This is an archive of the discontinued LLVM Phabricator instance.

[mlir][scf] Simplify affine.min ops after loop peeling
ClosedPublic

Authored by springerm on Jul 31 2021, 6:47 AM.

Details

Summary

Simplify affine.min ops, enabling various other canonicalizations inside the peeled loop body.

affine.min ops such as:

map = affine_map<(d0)[s0, s1] -> (s0, -d0 + s1)>
%r = affine.min #affine.min #map(%iv)[%step, %ub]

are rewritten them into (in the case the peeled loop):

%r = %step

To determine how an affine.min op should be rewritten and to prove its correctness, FlatAffineConstraints is utilized.

Depends On D107730

Diff Detail

Event Timeline

springerm created this revision.Jul 31 2021, 6:47 AM
springerm requested review of this revision.Jul 31 2021, 6:47 AM
Herald added a project: Restricted Project. · View Herald TranscriptJul 31 2021, 6:47 AM

Generally looks good!

mlir/include/mlir/Dialect/SCF/Transforms.h
76

Does the description need mention of loop peeling anymore?
It seems to me this is a general feature that can apply to any value iv that is known to be bound by ub and to increment by step.

I would recommend the following:

  1. split this into: a. a helper that constructs the set and returns whether it is empty b. an IR rewriter that calls the helper
  2. rename "insideLoop" into a boolean that convey lesser-equal / greater than.
mlir/lib/Dialect/SCF/Transforms/LoopSpecialization.cpp
174

I would rephrase this in a more mathematical form; I'd love to "see" the constraints system you are building rather than have it described in text.

________

Copy out the whole review page about simplifying affine.min ops word for word. The data that comes next has no connection to the review page.

**RECORDED DATA**
________

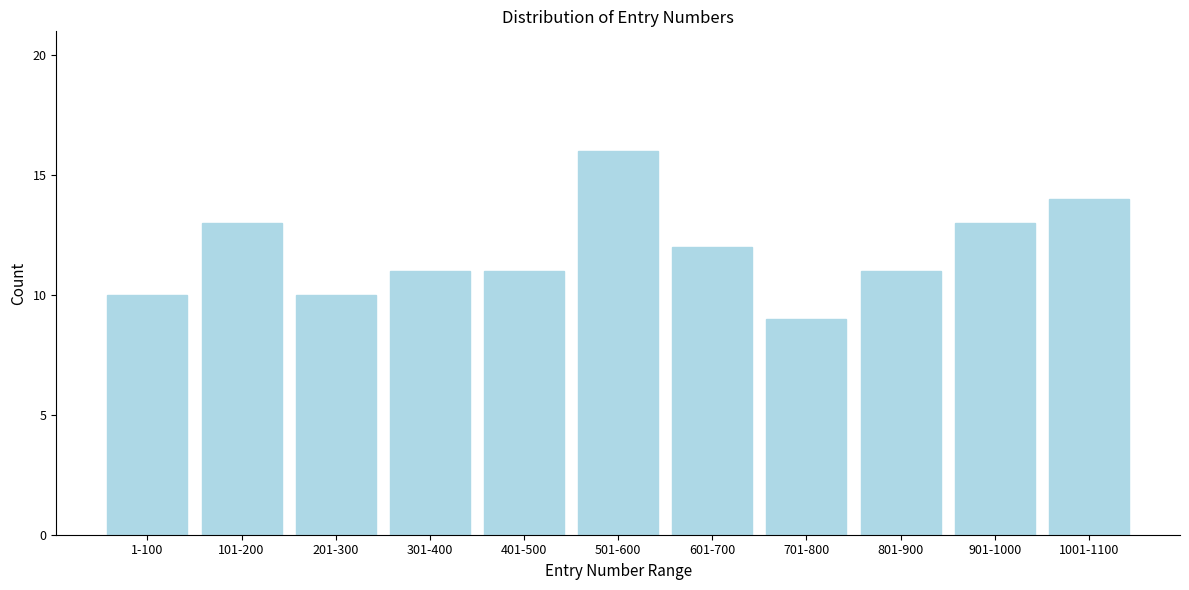

Reading left to right, list all the values displayed in this chart.

10	13	10	11	11	16	12	9	11	13	14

________

**TASK SOLUTION**
This is an archive of the discontinued LLVM Phabricator instance.

[mlir][scf] Simplify affine.min ops after loop peeling
ClosedPublic

Authored by springerm on Jul 31 2021, 6:47 AM.

Details

Summary

Simplify affine.min ops, enabling various other canonicalizations inside the peeled loop body.

affine.min ops such as:

map = affine_map<(d0)[s0, s1] -> (s0, -d0 + s1)>
%r = affine.min #affine.min #map(%iv)[%step, %ub]

are rewritten them into (in the case the peeled loop):

%r = %step

To determine how an affine.min op should be rewritten and to prove its correctness, FlatAffineConstraints is utilized.

Depends On D107730

Diff Detail

Event Timeline

springerm created this revision.Jul 31 2021, 6:47 AM
springerm requested review of this revision.Jul 31 2021, 6:47 AM
Herald added a project: Restricted Project. · View Herald TranscriptJul 31 2021, 6:47 AM

Generally looks good!

mlir/include/mlir/Dialect/SCF/Transforms.h
76

Does the description need mention of loop peeling anymore?
It seems to me this is a general feature that can apply to any value iv that is known to be bound by ub and to increment by step.

I would recommend the following:

  1. split this into: a. a helper that constructs the set and returns whether it is empty b. an IR rewriter that calls the helper
  2. rename "insideLoop" into a boolean that convey lesser-equal / greater than.
mlir/lib/Dialect/SCF/Transforms/LoopSpecialization.cpp
174

I would rephrase this in a more mathematical form; I'd love to "see" the constraints system you are building rather than have it described in text.